Além disso, eles pedem a abertura de um processo por quebra de decoro no Conselho de Ética da casa para apurar a conduta do presidente do colegiado, senador Carlos Viana (Podemos-MG).
O pedido é assinado pelos 14 deputados e senadores que votaram contra o requerimento na comissão.
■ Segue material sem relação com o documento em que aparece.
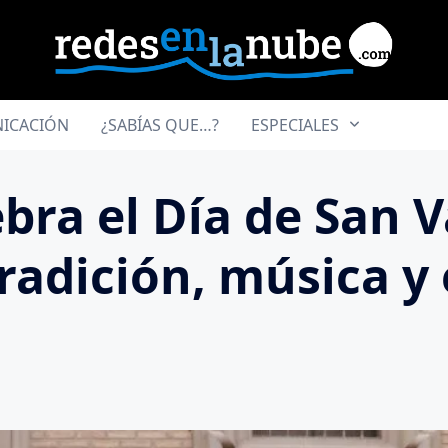
ICACIÓN
¿SABÍAS QUE…?
ESPECIALES
bra el Día de San V
radición, música y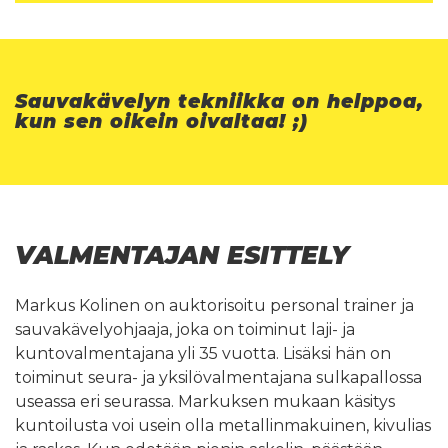
Sauvakävelyn tekniikka on helppoa,
kun sen oikein oivaltaa! ;)
VALMENTAJAN ESITTELY
Markus Kolinen on auktorisoitu personal trainer ja
sauvakävelyohjaaja, joka on toiminut laji- ja
kuntovalmentajana yli 35 vuotta. Lisäksi hän on
toiminut seura- ja yksilövalmentajana sulkapallossa
useassa eri seurassa. Markuksen mukaan käsitys
kuntoilusta voi usein olla metallinmakuinen, kivulias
E fala em “nítida parcialidade na condução dos trabalhos”.
O pedido lembra que a maioria dos presentes era governista e que isso “reforça a conclusão de que houve erro flagrante — ou distorção deliberada — na proclamação do resultado da votação simbólica”, diz o documento.
Como prova, o pedido anexa uma foto do momento em que os 14 governistas ficavam de pé para rejeitar o requerimento. A sessão acabou em confusão.
Os parlamentares ainda acusam o presidente da CPMI, senador Carlos Viana (Podemos-MG) de atuar de modo “incompatível com o decoro parlamentar” e dizem que ele “abusa das prerrogativas constitucionais”.
Viana é acusado de desempenhar “de forma acerba e antidemocrática a função de presidente de Comissão Parlamentar de Inquérito”.
Após a confusão na sessão da CPMI, o líder do governo no Congresso Nacional, senador Randolfe Rodrigues (PT-AP), disse que não há problemas em investigar Lulinha, mas que a investigação não pode ser seletiva.
“O que assistimos hoje na CPMI foi, no minimo, uma jogada sorrateira dos parlamentares de oposição para proteger os seus aliados criminosos”, afirmou.
O presidente do Senado, Davi Alcolumbre (União Brasil-AP), disse a aliados que vai analisar o pedido de anulação.